3.2.1.4. Defective fuel

Defective fuel may require special attention in terms of canning them prior to storage in an AFR (if it is not done already at the reactor pools). Operational objectives and safety approaches for defective fuel may differ for NPPs and for AFR storage facilities. What may be considered generally acceptable for at-reactor storage may not be suitable for AFR storage due to potential for contamination during transportation and long term storage. This may require special size containers for storage as well as transportation if they do not fit into standard containers.
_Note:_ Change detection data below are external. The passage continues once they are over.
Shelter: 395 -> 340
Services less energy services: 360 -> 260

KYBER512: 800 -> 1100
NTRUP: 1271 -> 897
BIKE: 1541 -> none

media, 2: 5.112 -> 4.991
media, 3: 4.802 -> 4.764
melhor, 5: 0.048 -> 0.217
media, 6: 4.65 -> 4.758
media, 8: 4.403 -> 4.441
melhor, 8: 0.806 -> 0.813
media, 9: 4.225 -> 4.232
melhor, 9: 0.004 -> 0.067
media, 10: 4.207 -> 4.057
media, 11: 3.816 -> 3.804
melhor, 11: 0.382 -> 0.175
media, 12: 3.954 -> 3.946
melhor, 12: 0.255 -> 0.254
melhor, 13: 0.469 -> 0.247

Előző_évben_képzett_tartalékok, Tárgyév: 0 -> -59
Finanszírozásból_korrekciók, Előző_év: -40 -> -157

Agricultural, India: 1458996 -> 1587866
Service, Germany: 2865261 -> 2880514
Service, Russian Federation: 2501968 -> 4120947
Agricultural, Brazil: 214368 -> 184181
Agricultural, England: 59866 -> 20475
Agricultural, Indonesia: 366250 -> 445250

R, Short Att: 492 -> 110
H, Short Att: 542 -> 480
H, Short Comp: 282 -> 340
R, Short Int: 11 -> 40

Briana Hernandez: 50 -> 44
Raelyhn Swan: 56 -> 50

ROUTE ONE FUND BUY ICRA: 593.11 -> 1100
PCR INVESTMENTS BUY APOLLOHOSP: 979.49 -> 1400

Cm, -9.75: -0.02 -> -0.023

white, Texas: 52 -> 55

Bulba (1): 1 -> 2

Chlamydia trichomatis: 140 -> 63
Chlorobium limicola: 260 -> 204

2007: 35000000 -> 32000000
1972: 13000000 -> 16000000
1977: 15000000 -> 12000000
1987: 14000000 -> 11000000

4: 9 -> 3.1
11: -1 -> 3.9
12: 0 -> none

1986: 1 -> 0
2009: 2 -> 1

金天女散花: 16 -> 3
An agreed upon criteria (usually based on sipping procedures) would be established to identify defective fuel that need placement in a sealed can.

Adequate provision of information on the defectiveness (with possible logging of information) is particularly important for design of dry storage systems, as evidenced by the spent RBMK fuel storage project in Nuhoms system at Chernobyl [31].

At the AFR storage specific detection systems would be considered to confirm NPPs’ data as spent fuel is received, confirm fuel integrity during further storage, and ultimately confirm fuel integrity at the time of fuel retrieval.